Daerah

NU Sukoharjo Gelar Shalat Ghaib dan Doa Bersama untuk Gus Sholah

Selasa, 4 Februari 2020 | 15:30 WIB

NU Sukoharjo Gelar Shalat Ghaib dan Doa Bersama untuk Gus Sholah

Usai shalat ghaib, NU Sukoharjo, Jateng gelar pembacaan yasin dan tahlil (Foto: NU Online/Masri Zaini)

Sukoharjo, NU Online
Pengurus Cabang Nahdlatul Ulama PCNU Sukoharjo, Jawa Tengah meminta seluruh Nahdliyin Sukoharjo melaksanakan Shalat ghaib untul almaghurlah KH Salahudin Wahid atau Gus Sholah salah satu tokoh NU yang juga cucu Hadratussyekh KH Hasyim Asy'ari selaku pemangku Pesantren Tebuireng Jombang Jawa Timur yang meninggal pada Ahad (2/2).

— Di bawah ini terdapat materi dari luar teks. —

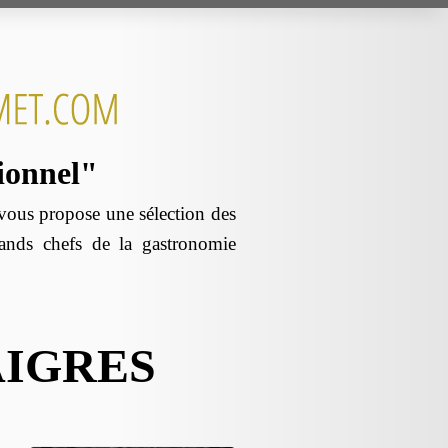
sionnel"
us propose une sélection des
rands chefs de la gastronomie
AIGRES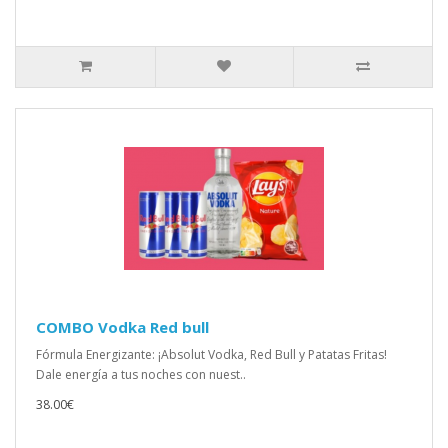
COMBO Vodka Red bull
Fórmula Energizante: ¡Absolut Vodka, Red Bull y Patatas Fritas!
Dale energía a tus noches con nuest..
38.00€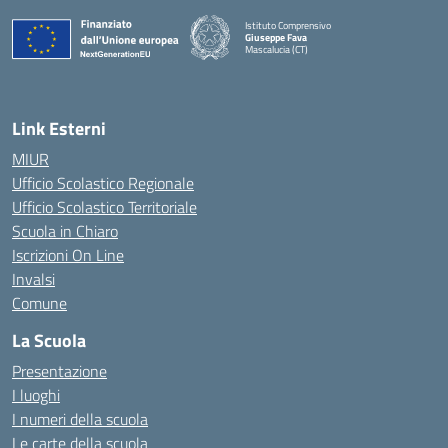
Istituto Comprensivo
Giuseppe Fava
Mascalucia (CT)
— Visita la pagina iniziale della scuola
Link Esterni
MIUR
Ufficio Scolastico Regionale
Ufficio Scolastico Territoriale
Scuola in Chiaro
Iscrizioni On Line
Invalsi
Comune
La Scuola
Presentazione
I luoghi
I numeri della scuola
Le carte della scuola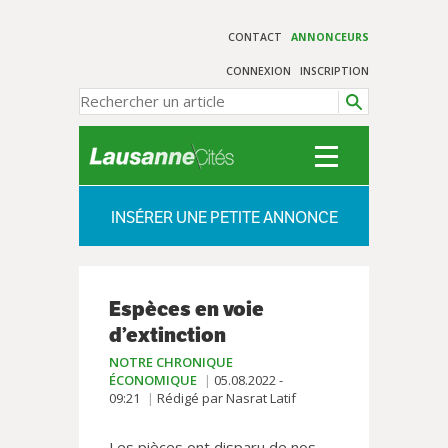
CONTACT
ANNONCEURS
CONNEXION
INSCRIPTION
INSÉRER UNE PETITE ANNONCE
Espèces en voie
d’extinction
NOTRE CHRONIQUE
ÉCONOMIQUE
05.08.2022 -
09:21
Rédigé par Nasrat Latif
Les pièces ont disparu de nos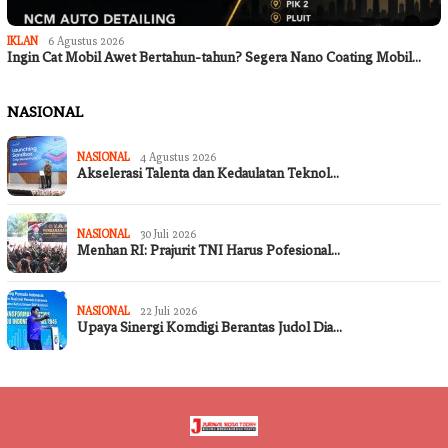
IKLAN
6 Agustus 2026
Ingin Cat Mobil Awet Bertahun-tahun? Segera Nano Coating Mobil…
NASIONAL
NASIONAL
4 Agustus 2026
Akselerasi Talenta dan Kedaulatan Teknol…
NASIONAL
30 Juli 2026
Menhan RI: Prajurit TNI Harus Pofesional…
NASIONAL
22 Juli 2026
Upaya Sinergi Komdigi Berantas Judol Dia…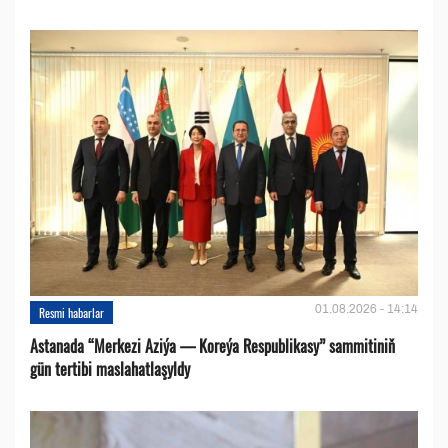
01.08.2026 - 14:14
Resmi habarlar
Astanada “Merkezi Aziýa — Koreýa Respublikasy” sammitiniň
gün tertibi maslahatlaşyldy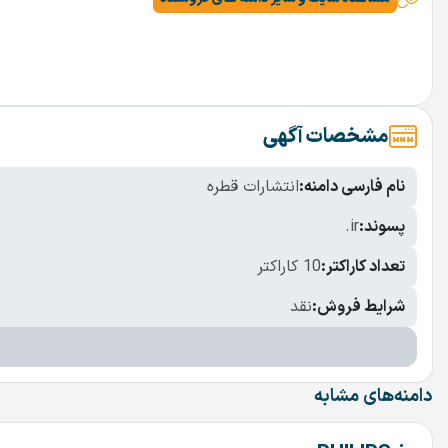
مشخصات آگهی
نام فارسی دامنه:
انتشارات قطره
پسوند:
.ir
تعداد کاراکتر:
10 کاراکتر
شرایط فروش:
نقد
دامنه‌های مشابه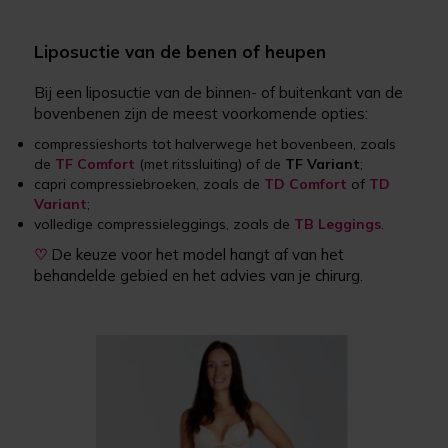
Liposuctie van de benen of heupen
Bij een liposuctie van de binnen- of buitenkant van de
bovenbenen zijn de meest voorkomende opties:
compressieshorts tot halverwege het bovenbeen, zoals
de
TF Comfort
(met ritssluiting) of de
TF Variant
;
capri compressiebroeken, zoals de
TD Comfort
of
TD
Variant
;
volledige compressieleggings, zoals de
TB Leggings
.
♡
De keuze voor het model hangt af van het
behandelde gebied en het advies van je chirurg.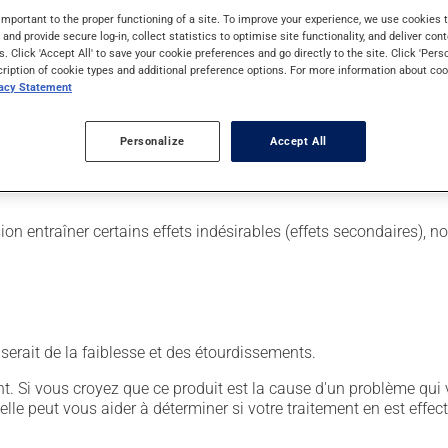
important to the proper functioning of a site. To improve your experience, we use cookie
s and provide secure log-in, collect statistics to optimise site functionality, and deliver cont
s. Click 'Accept All' to save your cookie preferences and go directly to the site. Click 'Pers
r. Il est possible que votre pharmacien vous ait indiqué un horaire
cription of cookie types and additional preference options. For more information about coo
r ses effets bénéfiques.
vacy Statement
'être avalés. Ne pas avaler les comprimés intacts. Ce médicam
Personalize
Accept All
sion entraîner certains effets indésirables (effets secondaires), 
userait de la faiblesse et des étourdissements.
. Si vous croyez que ce produit est la cause d'un problème qui 
 elle peut vous aider à déterminer si votre traitement en est effec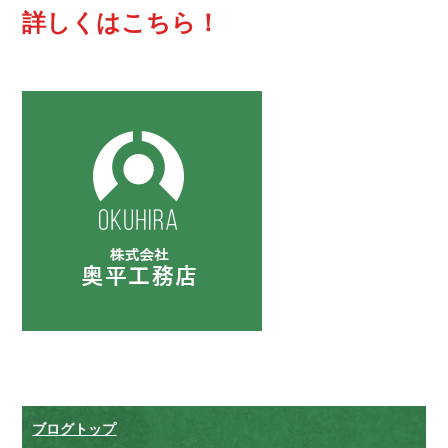
詳しくはこちら！
ブログトップ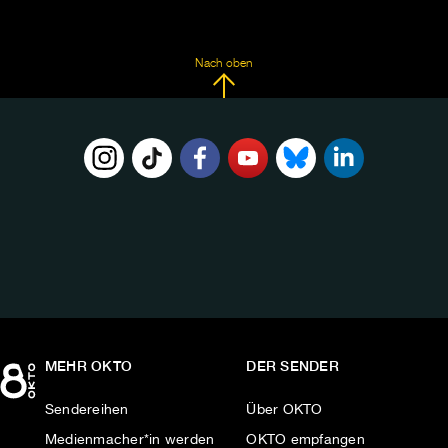
Nach oben
FOLGE
UNS
AUF:
MEHR OKTO
DER SENDER
Sendereihen
Über OKTO
Medienmacher*in werden
OKTO empfangen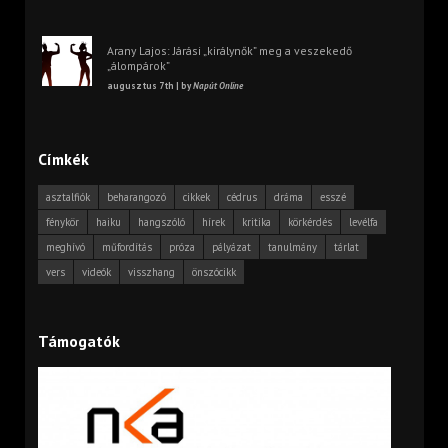
Arany Lajos: Járási „királynők” meg a veszekedő
„álompárok”
augusztus 7th | by
Napút Online
Címkék
asztalfiók
beharangozó
cikkek
cédrus
dráma
esszé
fénykör
haiku
hangszóló
hírek
kritika
körkérdés
levélfa
meghívó
műfordítás
próza
pályázat
tanulmány
tárlat
vers
videók
visszhang
önszócikk
Támogatók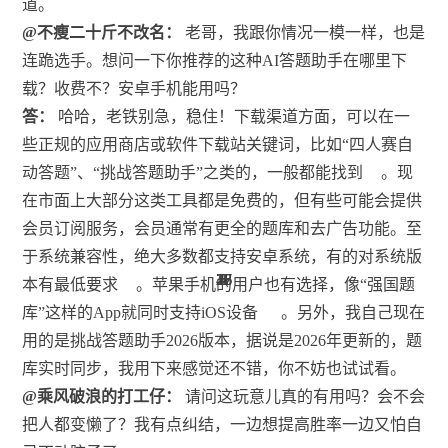
道。
@不瘦二十斤不改名：
老哥，我跟你情况一模一样，也是
连跪选手。想问一下你推荐的这种AI答题助手在哪里下
载？收费不？安卓手机能用吗？
答：
哈哈，老铁别急，稳住！下载渠道方面，可以在一
些正规的应用商店或软件下载站关键词，比如“四人赛自
动答题”、“挑战答题助手”之类的，一般都能找到
。现
在市面上大部分这类工具都是免费的，但有些可能会提供
会员订阅服务，会员通常有更全的题库和去广告功能。至
于系统兼容性，绝大多数都支持安卓系统，有的对系统版
18
26
26
47
28
17
1
6
8
6
2
2
本有最低要求
。苹果手机的用户也有选择，像“强国题
库”这样的App就同时支持iOS设备
。另外，我自己现在
用的是挑战答题助手2026版本，据说是2026年更新的，题
库实时同步，我用下来感觉还不错，你不妨也试试看。
@乘风破浪的打工仔：
请问这玩意儿真的有用吗？会不会
把人都变懒了？我有点纠结，一边想提高胜率一边又怕自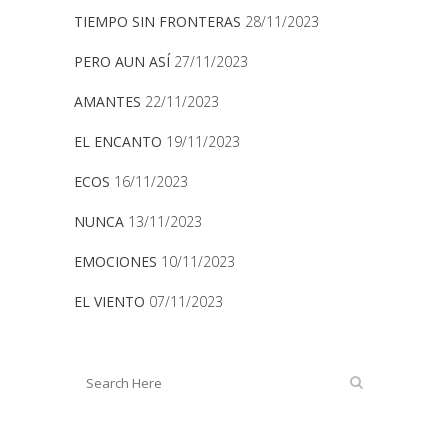
TIEMPO SIN FRONTERAS
28/11/2023
PERO AUN ASÍ
27/11/2023
AMANTES
22/11/2023
EL ENCANTO
19/11/2023
ECOS
16/11/2023
NUNCA
13/11/2023
EMOCIONES
10/11/2023
EL VIENTO
07/11/2023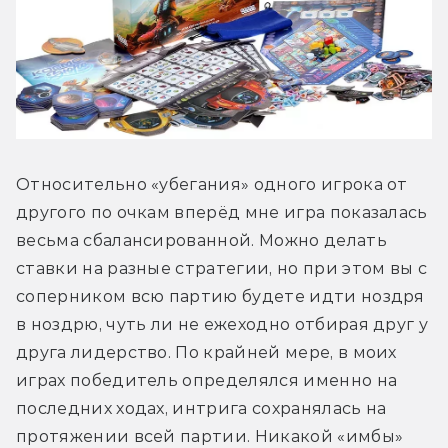
Относительно «убегания» одного игрока от 
другого по очкам вперёд мне игра показалась 
весьма сбалансированной. Можно делать 
ставки на разные стратегии, но при этом вы с 
соперником всю партию будете идти ноздря 
в ноздрю, чуть ли не ежеходно отбирая друг у 
друга лидерство. По крайней мере, в моих 
играх победитель определялся именно на 
последних ходах, интрига сохранялась на 
протяжении всей партии. Никакой «имбы» 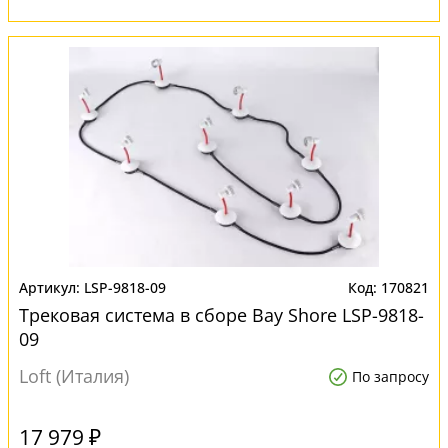
LSP-9818-09
170821
Трековая система в сборе Bay Shore LSP-9818-
09
Loft (Италия)
По запросу
17 979 ₽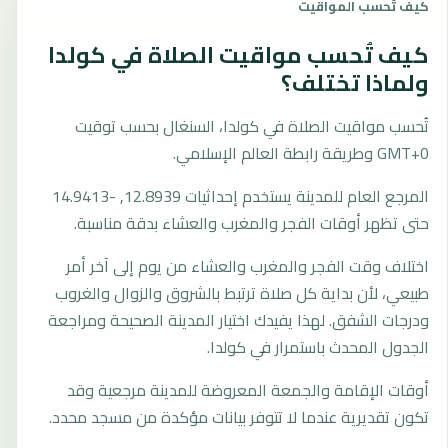
كيف تُحسب المواقيت
كيف تُحسب مواقيت الصلاة في كولدا
ولماذا تختلف؟
تُحسب مواقيت الصلاة في كولدا، السنغال بحسب توقيت
GMT+0 وطريقة رابطة العالم الإسلامي.
المرجع العام للمدينة يستخدم إحداثيات 12.8939, -14.9413
حتى تظهر أوقات الفجر والمغرب والعشاء بدقة مناسبة.
اختلاف وقت الفجر والمغرب والعشاء من يوم إلى آخر أمر
طبيعي، لأن بداية كل صلاة ترتبط بالشروق والزوال والغروب
ودرجات الشفق. لهذا يفيدك اختيار المدينة الصحيحة ومراجعة
الجدول المحدث باستمرار في كولدا.
أوقات الإقامة والجمعة المعروضة للمدينة مرجعية وقد
تكون تقديرية عندما لا تتوفر بيانات مؤكدة من مسجد محدد.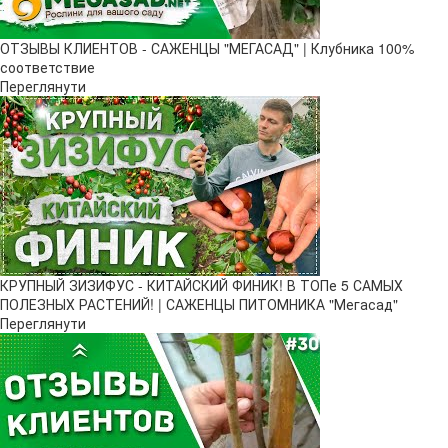
ОТЗЫВЫ КЛИЕНТОВ - САЖЕНЦЫ "МЕГАСАД" | Клубника 100%
соответствие
Переглянути
КРУПНЫЙ ЗИЗИФУС - КИТАЙСКИЙ ФИНИК! В ТОПе 5 САМЫХ
ПОЛЕЗНЫХ РАСТЕНИЙ! | САЖЕНЦЫ ПИТОМНИКА "Мегасад"
Переглянути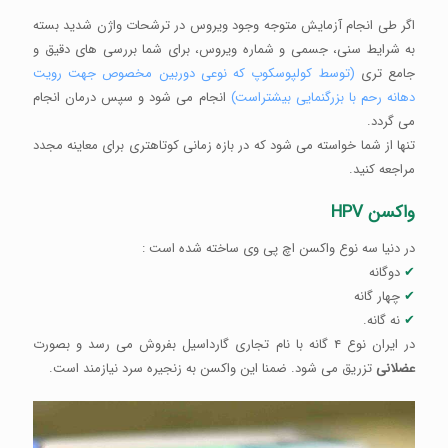
اگر طی انجام آزمایش متوجه وجود ویروس در ترشحات واژن شدید بسته
به شرایط سنی، جسمی و شماره ویروس، برای شما بررسی های دقیق و
جامع تری
(توسط کولپوسکوپ که نوعی دوربین مخصوص جهت رویت
دهانه رحم با بزرگنمایی بیشتراست)
انجام می شود و سپس درمان انجام
می گردد.
تنها از شما خواسته می شود که در بازه زمانی کوتاهتری برای معاینه مجدد
مراجعه کنید.
واکسن HPV
در دنیا سه نوع واکسن اچ پی وی ساخته شده است :
✔
دوگانه
✔
چهار گانه
✔
نه گانه.
در ایران نوع ۴ گانه با نام تجاری گارداسیل بفروش می رسد و بصورت
عضلانی
تزریق می شود. ضمنا این واکسن به زنجیره سرد نیازمند است.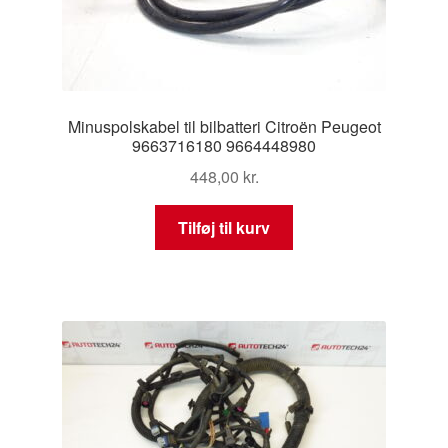
Minuspolskabel til bilbatteri Citroën Peugeot
9663716180 9664448980
448,00
kr.
Tilføj til kurv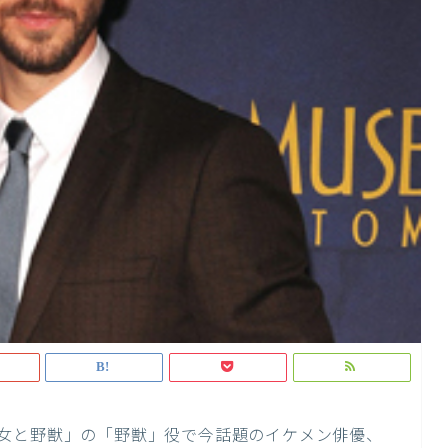
女と野獣」の「野獣」役で今話題のイケメン俳優、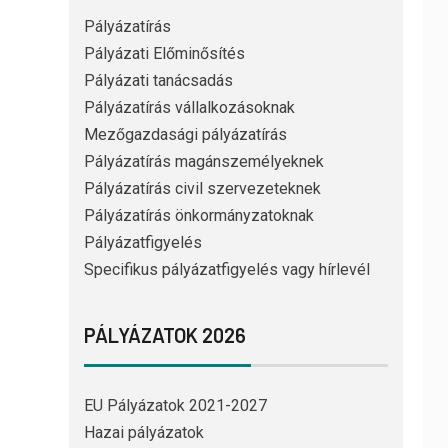
Pályázatírás
Pályázati Előminősítés
Pályázati tanácsadás
Pályázatírás vállalkozásoknak
Mezőgazdasági pályázatírás
Pályázatírás magánszemélyeknek
Pályázatírás civil szervezeteknek
Pályázatírás önkormányzatoknak
Pályázatfigyelés
Specifikus pályázatfigyelés vagy hírlevél
PÁLYÁZATOK 2026
EU Pályázatok 2021-2027
Hazai pályázatok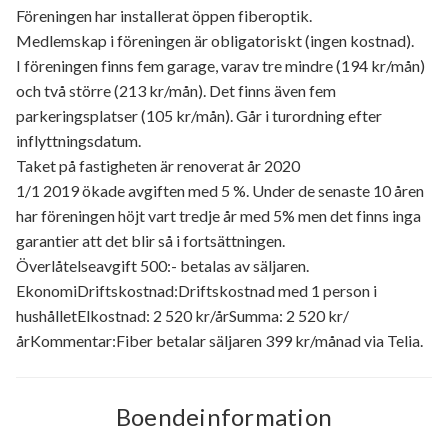
Föreningen har installerat öppen fiberoptik.
Medlemskap i föreningen är obligatoriskt (ingen kostnad).
I föreningen finns fem garage, varav tre mindre (194 kr/mån)
och två större (213 kr/mån). Det finns även fem
parkeringsplatser (105 kr/mån). Går i turordning efter
inflyttningsdatum.
Taket på fastigheten är renoverat år 2020
1/1 2019 ökade avgiften med 5 %. Under de senaste 10 åren
har föreningen höjt vart tredje år med 5% men det finns inga
garantier att det blir så i fortsättningen.
Överlåtelseavgift 500:- betalas av säljaren.
EkonomiDriftskostnad:Driftskostnad med 1 person i
hushålletElkostnad: 2 520 kr/årSumma: 2 520 kr/
årKommentar:Fiber betalar säljaren 399 kr/månad via Telia.
Boendeinformation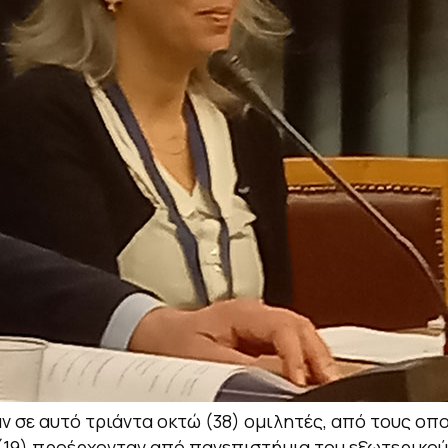
ν σε αυτό τριάντα οκτώ (38) ομιλητές, από τους οπο
(19) προέρχονταν από πανεπιστήμια του εξωτερικού 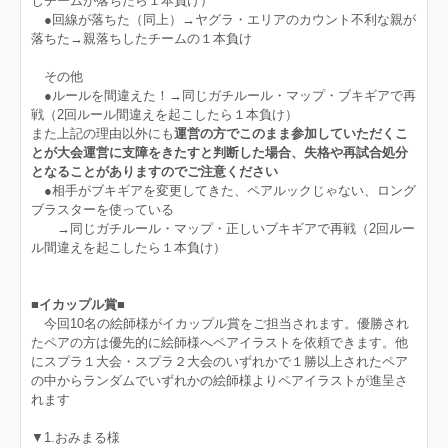
じチームが落ちたら１本負け）
●回線が落ちた（同上）→ヤグラ・エリアのカウント不利な親が
落ちた→親落ちしたチームの１本負け
その他
●ルールを間違えた！→同じガチルール・マップ・ブキギアで再
戦（2回ルール間違えを起こしたら１本負け）
また上記の理由以外にも
運営の方でこのまま参加していただくこ
とが大会運営に支障をきたすと判断した場合、失格や再試合処分
となることがありますのでご注意ください
●相手がブキギアを変更してきた、ペアルックじゃない、ロング
ブラスターを使っている
→同じガチルール・マップ・正しいブキギアで再戦（2回ルー
ル間違えを起こしたら１本負け）
■イカップル賞■
今回10名の絵師様がイカップル賞をご担当されます。優勝され
たペアの方は優先的に絵師様へペアイラストを依頼できます。他
にスプラ１大会・スプラ２大会のいずれかで１勝以上されたペア
の中からランダムでいずれかの絵師様よりペアイラストが進呈さ
れます
▼1.おみまる様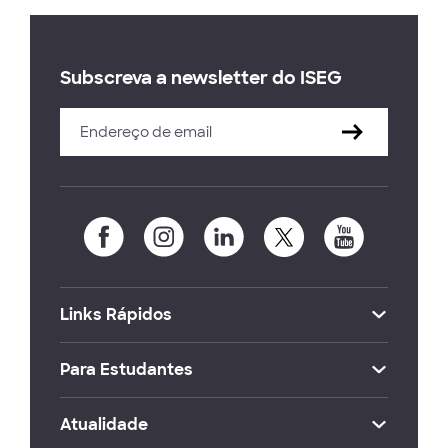
Subscreva a newsletter do ISEG
Links Rápidos
Para Estudantes
Atualidade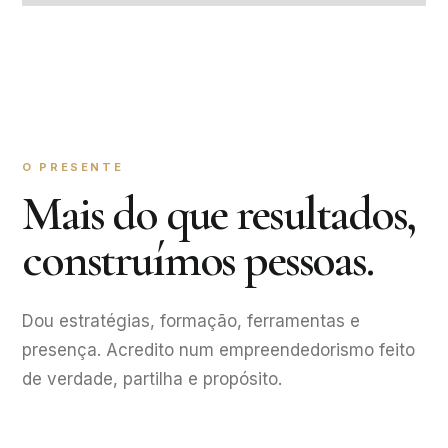
O PRESENTE
Mais do que resultados,
construímos pessoas.
Dou estratégias, formação, ferramentas e
presença. Acredito num empreendedorismo feito
de verdade, partilha e propósito.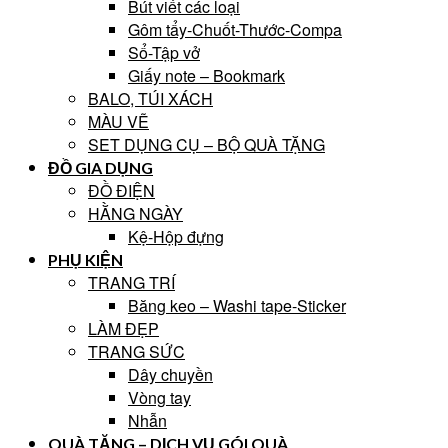
Bút viết các loại
Gôm tẩy-Chuốt-Thước-Compa
Sổ-Tập vở
Giấy note – Bookmark
BALO, TÚI XÁCH
MÀU VẼ
SET DỤNG CỤ – BỘ QUÀ TẶNG
ĐỒ GIA DỤNG
ĐỒ ĐIỆN
HẰNG NGÀY
Kệ-Hộp đựng
PHỤ KIỆN
TRANG TRÍ
Băng keo – Washi tape-Sticker
LÀM ĐẸP
TRANG SỨC
Dây chuyền
Vòng tay
Nhẫn
QUÀ TẶNG – DỊCH VỤ GÓI QUÀ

Ketua PCNU Sukoharjo KH Khomsun Nur Arif mewakili seluruh nahdliyin Sukoharjo ikut berbela sungkawa dan sekaligus mendoakan almarhum KH Salahudin Wahid. "Semoga beliau husnul khatimah," ungkapnya.
 
Disampaikan, shalat ghaib dilakukan di Masjid KH Hasyim Asy'ari, Gentan Bendosari, Sukoharjo, Senin (3/2) malam diikuti oleh ratusan jamaah dan dilanjutkan pembacaan surat Yasin dan tahlil.
 
"Hari ini kita warga NU kehilangan KH Salahudin Wahid atau Gus Sholah merupakan pribadi orang baik, tokoh agama yang patut diteladani. Gus Sholah merupakan tokoh besar dan ilmu beliau diambil Allah bukan karena bukunya hilang tapi ulama yang diambil oleh Allah SWT. Maka kita harus selalu mengenang kebaikan beliau atas jasa-jasa dan ilmunya," terangnya.
 
Ketua PCNU Sukoharjo berharap, warga NU harus bisa meneruskan semangat dan perjuangannya untuk kejayaan NU, bangsa, dan negara. Jangan sampai luntur nilai-nilai NU yang telah diperjuangkan sesepuh ulama NU sampai kapan dan di manapun.
 
"Kita menghadapi jaman yang banyak fitnah dengan tujuan untuk membubarkan NU, maka kita harus bersatu padu kuat dan menyatu untuk menguatkan satu sama lain. Semua harus taat pada kiai dan ulama apalagi taat dan manut pada kepengurusan NU di semua jenjang. Semua harus atas nama NU jangan atas nama lainnya," pintanya. 
 
Selain itu sambungnya, NU harus punya simbol-simbol yang harus ditamnpakkan, seperti masjid, gedung, sekolah, dan lembaga lembaga sosial lainnya. "Ya, semua harus ada identitas berwujud papan nama, sehingga nyambung ke semua lini dan lebih diterima masyarakat luas," ujarnya.
 
KH Slahudin Wahid meninggal pada Ahad (2/2) di Jakarta. Kemudian pada Senin (3/2) jenasahnya dibawa ke Pesantren Tebuireng, Jombang untuk dimakamkan di komplek pemakaman keluarga. 
 
Hadir di acara tersebut, Sekretaris PCNU, Ketua MWC NU Bendosari, dan Pengurus Ranting NU Gentan, serta ratusan jamaah. Acara diadakan secara sederhana di masjid yang dibangun oleh Ranting NU Gentan.